«A ideia que ocorreu ao Soberano de criar o Tabir assenta no facto de Alá lançar um sonho anunciante à superfície do globo com a mesma desenvoltura que desfere um relâmpago, desenha um arco-íris ou aproxima subitamente de nós um cometa que Ele vai buscar ninguém sabe a que misteriosas profundezas do Universo. Lança então um sinal sobre esta terra, sem cuidar do lugar onde ele vai cair, pois, distante como está de nós, não pode ocupar-se de tal género de pormenor. É a nós que nos cabe descobrir onde pousou este sonho, desencantá-lo entre milhões e biliões de outros, como quem busca uma pérola perdida num deserto de areia.»
Mark-Alem é um jovem ocioso, descendente da família Quprili, influente família aristocrata de origem albanesa, num ficcionado Estados Unidos Otomanos em meados do século XIX. Mark-Alem é nomeado para o Tabir Sarrail, o Palácio dos Sonhos, instituição criada pelo Soberano, cuja função é analisar e deslindar os sonhos tidos pelos habitantes dos quatro cantos do vasto império, em busca de visões e sinais do futuro do Estado, em busca do Sonho-Mor. Mark-Alem, dividido entre as suas origens e as suas funções, passa a viver envolvido na pesada máquina de poder de um Estado autoritário, na constante incerteza do que é sonho e do que é realidade, e em constante conflito entre aquilo que define o futuro do Estado e o seu próprio futuro.

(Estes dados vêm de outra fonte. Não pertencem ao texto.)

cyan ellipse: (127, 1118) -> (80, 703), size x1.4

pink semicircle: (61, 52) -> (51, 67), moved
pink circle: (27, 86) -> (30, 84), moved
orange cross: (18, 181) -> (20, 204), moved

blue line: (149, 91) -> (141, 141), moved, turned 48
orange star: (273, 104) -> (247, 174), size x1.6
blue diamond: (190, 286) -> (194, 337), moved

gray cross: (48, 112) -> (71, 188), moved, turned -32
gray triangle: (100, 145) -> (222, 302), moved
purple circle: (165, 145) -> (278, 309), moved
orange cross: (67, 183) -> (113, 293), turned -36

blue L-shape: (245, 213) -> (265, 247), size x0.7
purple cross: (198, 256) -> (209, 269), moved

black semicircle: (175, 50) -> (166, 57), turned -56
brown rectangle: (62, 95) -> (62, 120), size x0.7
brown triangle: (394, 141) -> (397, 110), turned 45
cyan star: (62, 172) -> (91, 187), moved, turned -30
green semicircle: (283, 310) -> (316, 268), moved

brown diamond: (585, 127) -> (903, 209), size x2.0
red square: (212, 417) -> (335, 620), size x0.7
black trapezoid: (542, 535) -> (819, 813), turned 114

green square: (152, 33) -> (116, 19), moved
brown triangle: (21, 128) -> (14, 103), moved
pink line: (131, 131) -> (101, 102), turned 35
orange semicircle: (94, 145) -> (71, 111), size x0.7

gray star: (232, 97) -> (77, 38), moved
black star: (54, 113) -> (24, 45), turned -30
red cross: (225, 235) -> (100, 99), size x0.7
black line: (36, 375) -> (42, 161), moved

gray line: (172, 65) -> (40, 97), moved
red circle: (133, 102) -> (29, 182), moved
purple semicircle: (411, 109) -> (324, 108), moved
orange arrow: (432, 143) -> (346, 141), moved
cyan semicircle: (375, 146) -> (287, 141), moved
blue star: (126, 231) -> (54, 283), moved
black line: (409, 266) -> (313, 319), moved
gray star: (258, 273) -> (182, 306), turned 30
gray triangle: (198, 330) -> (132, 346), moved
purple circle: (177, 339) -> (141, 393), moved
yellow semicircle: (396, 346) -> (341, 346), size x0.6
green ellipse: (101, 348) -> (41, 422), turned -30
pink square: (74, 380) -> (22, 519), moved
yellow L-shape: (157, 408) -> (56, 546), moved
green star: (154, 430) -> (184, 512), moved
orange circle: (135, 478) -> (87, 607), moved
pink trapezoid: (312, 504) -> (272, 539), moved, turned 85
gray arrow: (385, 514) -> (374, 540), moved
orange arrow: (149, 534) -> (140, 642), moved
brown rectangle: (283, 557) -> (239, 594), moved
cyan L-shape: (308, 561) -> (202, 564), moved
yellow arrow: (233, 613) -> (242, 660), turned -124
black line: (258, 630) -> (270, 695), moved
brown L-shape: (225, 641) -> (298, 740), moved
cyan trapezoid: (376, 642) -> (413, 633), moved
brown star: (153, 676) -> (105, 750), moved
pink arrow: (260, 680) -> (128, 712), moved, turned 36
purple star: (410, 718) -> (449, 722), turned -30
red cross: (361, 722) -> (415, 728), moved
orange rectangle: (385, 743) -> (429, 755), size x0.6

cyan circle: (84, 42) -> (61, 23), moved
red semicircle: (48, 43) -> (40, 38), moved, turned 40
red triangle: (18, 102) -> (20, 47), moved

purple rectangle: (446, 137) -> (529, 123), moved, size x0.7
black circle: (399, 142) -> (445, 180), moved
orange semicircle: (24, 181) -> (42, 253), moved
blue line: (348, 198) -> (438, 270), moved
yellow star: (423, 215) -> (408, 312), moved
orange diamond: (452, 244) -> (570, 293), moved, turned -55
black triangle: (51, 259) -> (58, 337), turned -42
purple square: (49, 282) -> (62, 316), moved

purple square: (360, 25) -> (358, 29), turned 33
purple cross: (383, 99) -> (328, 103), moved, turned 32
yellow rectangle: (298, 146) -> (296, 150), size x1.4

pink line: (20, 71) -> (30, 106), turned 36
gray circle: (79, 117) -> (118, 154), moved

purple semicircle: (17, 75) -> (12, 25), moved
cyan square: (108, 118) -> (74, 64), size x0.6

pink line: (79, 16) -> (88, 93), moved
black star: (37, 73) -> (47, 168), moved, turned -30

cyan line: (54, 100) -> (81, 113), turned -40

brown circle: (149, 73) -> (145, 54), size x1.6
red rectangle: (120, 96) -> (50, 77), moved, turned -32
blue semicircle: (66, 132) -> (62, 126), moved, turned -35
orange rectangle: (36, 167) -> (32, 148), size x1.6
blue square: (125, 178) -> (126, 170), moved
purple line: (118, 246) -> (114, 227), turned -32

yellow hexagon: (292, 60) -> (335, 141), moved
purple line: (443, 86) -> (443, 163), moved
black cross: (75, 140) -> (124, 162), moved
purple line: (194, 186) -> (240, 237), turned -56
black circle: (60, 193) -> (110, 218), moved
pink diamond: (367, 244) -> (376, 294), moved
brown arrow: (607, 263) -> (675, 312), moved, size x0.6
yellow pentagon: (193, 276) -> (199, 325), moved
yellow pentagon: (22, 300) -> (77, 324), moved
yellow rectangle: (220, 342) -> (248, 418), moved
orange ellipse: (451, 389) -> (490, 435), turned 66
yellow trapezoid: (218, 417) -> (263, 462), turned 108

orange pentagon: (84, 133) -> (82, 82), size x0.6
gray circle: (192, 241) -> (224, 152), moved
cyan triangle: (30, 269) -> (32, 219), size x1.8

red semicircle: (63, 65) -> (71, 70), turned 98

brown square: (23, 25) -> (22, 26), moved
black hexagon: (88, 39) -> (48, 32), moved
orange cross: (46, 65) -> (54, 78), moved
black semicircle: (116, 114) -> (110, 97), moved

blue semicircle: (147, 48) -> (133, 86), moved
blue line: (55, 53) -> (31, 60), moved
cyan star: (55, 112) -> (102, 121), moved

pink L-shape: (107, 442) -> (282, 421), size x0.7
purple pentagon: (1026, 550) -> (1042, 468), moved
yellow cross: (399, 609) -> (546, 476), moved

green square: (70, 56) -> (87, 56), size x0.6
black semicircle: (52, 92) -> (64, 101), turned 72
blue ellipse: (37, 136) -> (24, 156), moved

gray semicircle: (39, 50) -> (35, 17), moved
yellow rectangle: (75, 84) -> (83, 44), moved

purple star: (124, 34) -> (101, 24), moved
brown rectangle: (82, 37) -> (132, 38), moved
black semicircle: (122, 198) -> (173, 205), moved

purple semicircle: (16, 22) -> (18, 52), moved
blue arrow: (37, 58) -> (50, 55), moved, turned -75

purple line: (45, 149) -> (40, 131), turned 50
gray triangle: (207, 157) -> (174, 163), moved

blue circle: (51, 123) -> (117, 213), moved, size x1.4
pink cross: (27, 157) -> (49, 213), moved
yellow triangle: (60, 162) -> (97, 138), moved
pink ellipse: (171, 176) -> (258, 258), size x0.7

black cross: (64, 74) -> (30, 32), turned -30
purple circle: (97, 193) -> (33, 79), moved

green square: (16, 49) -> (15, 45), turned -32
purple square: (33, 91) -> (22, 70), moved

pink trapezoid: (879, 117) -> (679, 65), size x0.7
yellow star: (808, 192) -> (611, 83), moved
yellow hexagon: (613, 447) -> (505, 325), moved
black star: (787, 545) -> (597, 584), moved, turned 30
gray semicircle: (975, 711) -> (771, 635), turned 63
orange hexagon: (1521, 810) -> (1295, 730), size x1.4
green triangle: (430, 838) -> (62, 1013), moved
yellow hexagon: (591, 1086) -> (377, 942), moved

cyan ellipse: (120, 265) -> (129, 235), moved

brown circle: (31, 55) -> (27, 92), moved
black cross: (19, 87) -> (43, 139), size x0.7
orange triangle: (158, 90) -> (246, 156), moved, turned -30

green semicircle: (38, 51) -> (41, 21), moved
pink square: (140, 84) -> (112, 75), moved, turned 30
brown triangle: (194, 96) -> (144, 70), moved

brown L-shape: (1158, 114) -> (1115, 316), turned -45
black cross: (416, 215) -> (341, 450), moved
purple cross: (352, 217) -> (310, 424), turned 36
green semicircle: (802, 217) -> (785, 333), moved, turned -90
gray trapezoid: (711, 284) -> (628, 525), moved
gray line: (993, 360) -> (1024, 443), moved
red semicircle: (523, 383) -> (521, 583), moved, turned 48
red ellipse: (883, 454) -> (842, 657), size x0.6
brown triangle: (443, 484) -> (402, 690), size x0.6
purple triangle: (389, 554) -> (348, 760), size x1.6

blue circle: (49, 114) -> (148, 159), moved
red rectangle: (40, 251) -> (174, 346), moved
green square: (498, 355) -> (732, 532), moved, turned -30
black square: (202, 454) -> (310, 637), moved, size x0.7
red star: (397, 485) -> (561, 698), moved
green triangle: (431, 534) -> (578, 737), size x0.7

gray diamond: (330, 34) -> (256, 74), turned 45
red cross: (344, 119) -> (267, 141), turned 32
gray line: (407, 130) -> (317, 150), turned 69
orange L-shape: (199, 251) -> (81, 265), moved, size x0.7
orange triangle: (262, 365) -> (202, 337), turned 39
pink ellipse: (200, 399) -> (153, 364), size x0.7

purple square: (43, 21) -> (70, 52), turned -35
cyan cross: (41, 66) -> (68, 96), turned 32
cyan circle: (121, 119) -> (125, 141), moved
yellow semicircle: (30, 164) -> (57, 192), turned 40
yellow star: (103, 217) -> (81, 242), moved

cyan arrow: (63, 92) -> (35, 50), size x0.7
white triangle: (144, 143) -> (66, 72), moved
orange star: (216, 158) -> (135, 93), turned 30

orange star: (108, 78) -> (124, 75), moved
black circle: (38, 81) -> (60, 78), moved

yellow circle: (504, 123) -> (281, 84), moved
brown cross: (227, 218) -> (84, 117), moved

Kadaré tem uma extraordinária forma de prender o leitor. O ambiente que cria, lembra Orwel, em "1984", ou Zamiatine, em "Nós". As suas descrições lembram Kafka, em "O Processo". A sua escrita balança entre o realismo fantástico dos sul-americanos e o realismo cru dos balcânicos. Tudo isto junto leva "O Palácio dos Sonhos" para a minha lista de livros da vida, e Kadaré para a lista de autores a reter e repetir.
Só é pena que tão fantástica história tenha direito a tão fraca edição. Vários erros, incoerência nos termos, pouca pesquisa e informação (as poucas notas de rodapé limitam-se a traduções das notas da edição francesa). Não há por aí ninguém que dê a este livro o tratamento que merece? Se não houver, só me resta ir aprender Albanês.